Under normal circumstances, Corporate Finance Institute says countries borrow from foreign creditors, mainly to finance their own excess expenditures, build additional infrastructure, finance recovery from natural disasters and even to pay its previous external debt. The finance experts said certain circumstances compelled countries to borrow money from outside, some of which are:
* When domestic commercial banks and financial institutions lack sufficient money to lend;
* When available domestic funds need to be utilised in other important areas, such as healthcare and education;
* When international financial institutions and foreign governments offer lower interest rates and easier repayment schemes than the domestic debt market;
* External debt risks.
The experts pointed out that there were several risks associated with foreign debt, which are as follows:
* Affects economic growth – Economic growth occurs when governments and companies incur capital expenditures that boost production and increase output and income levels. If large amounts of external debt need to be repaid, then there is less money left for investment purposes. It hampers future economic growth.
* Long gestation period – Gestation period is the interim period between the initial investment in a project and the time the project becomes productive. When external debt is used to fund infrastructure projects, it takes a few years for the project to start giving a return on the investment.
* Unexpected devaluation of domestic currency – If the currency of the borrowing country depreciates with respect to that of the lending country, then the real value of interest (as denominated in the domestic currency) will rise.

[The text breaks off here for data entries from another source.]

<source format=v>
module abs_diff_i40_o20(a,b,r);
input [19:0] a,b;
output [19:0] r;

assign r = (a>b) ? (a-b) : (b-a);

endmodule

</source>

It is said that domestic debt may bring some prominent benefits such as lower exposure of the public debt portfolio to currency risk if and when the domestic debt is denominated in local currency. The debt is repaid in local currency. For instance, the Times SUNDAY carried an article in 2021 to the effect that the closer one looked at the E1.65 billion loan from India’s EXIM Bank for the new construction of the new Parliament building, the more plausible it became that it was poor judgment that would have negative impact on the taxpayer. In essence, analysts said the loan would leave Eswatini worse off – financially and economically. It was reported that the Eswatini Government would pay more than double the amount it would obtain. Besides the initial E1.65 billion principal loan; government was expected to part with an extra E2.2 billion repayable over 25 years.

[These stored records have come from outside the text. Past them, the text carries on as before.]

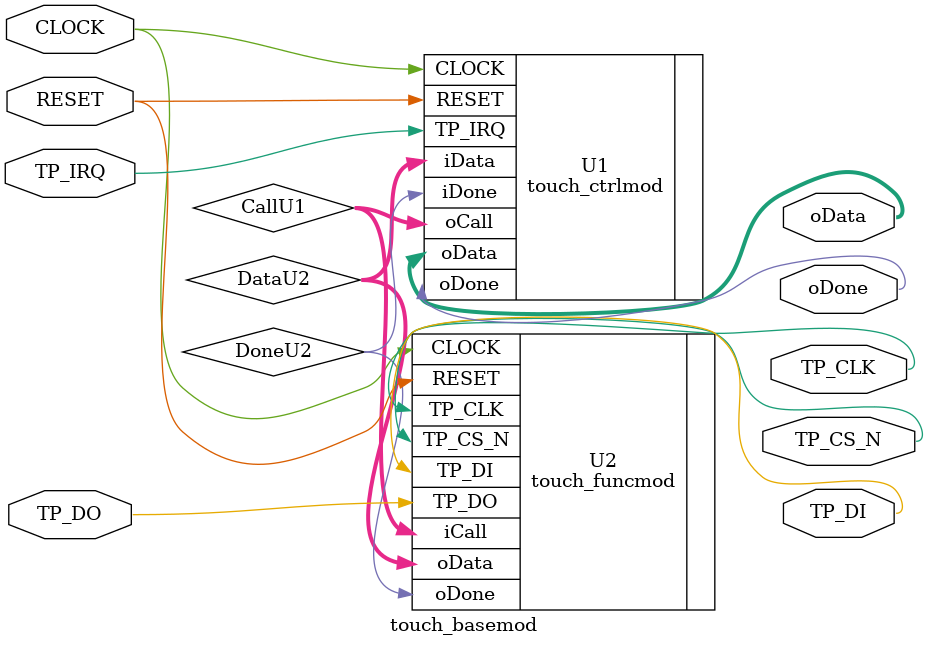
<source format=v>
module touch_basemod
(
    input CLOCK,RESET,
	 output TP_CS_N,
	 output TP_CLK,
	 input TP_IRQ,
	 output TP_DI,
	 input TP_DO,
	 
	 output oDone,
	 output [15:0]oData
);
    wire [1:0]CallU1;

    touch_ctrlmod U1
	 (
	     .CLOCK( CLOCK ),
		  .RESET(  RESET ),
		  .TP_IRQ( TP_IRQ ),  // < top
		  .oDone( oDone ),    // > top
		  .oData( oData ),  // > top
		  .oCall( CallU1 ), // > U2
		  .iDone( DoneU2 ),  // < U1
		  .iData( DataU2 )   // < U1
	 );
	 
	 wire DoneU2;
	 wire [7:0]DataU2;
	 
	 touch_funcmod U2
	 (
	     .CLOCK( CLOCK ),
		  .RESET( RESET ),
		  .TP_CS_N( TP_CS_N ),  // > top
		  .TP_CLK( TP_CLK ),    // > top
		  .TP_DI( TP_DI ),      // > top
		  .TP_DO( TP_DO ),  // < top
		  .iCall( CallU1 ),   // < U1
		  .oDone( DoneU2 ),     // > U1
		  .oData( DataU2 )      // > U1
	 );

endmodule

</source>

The E2.2 billion would be in respect of interests and management fees. These figures were based on the exchange rate of E15.25/US$ (November 16, 2021). The current exchange rate is E18/US$. It effectively meant at that time the construction of the Parliament building would cost the taxpayers a total of E3.87 billion. According Statista, an organisation for economists, South Africa’s external debt reached over E3.06 trillion (US$170 billion) in 2021. This corresponded to the highest stock of foreign debt in sub-Saharan Africa. Nigeria and Angola followed, each with debts of E1.368 trillion (US$76.2 billion) and E1.206 trillion (US$67.3 billion). Economists said external debt in sub-Saharan Africa has been increasing. In 2020, the foreign debt burden in the region accumulated just under E14.22 trillion.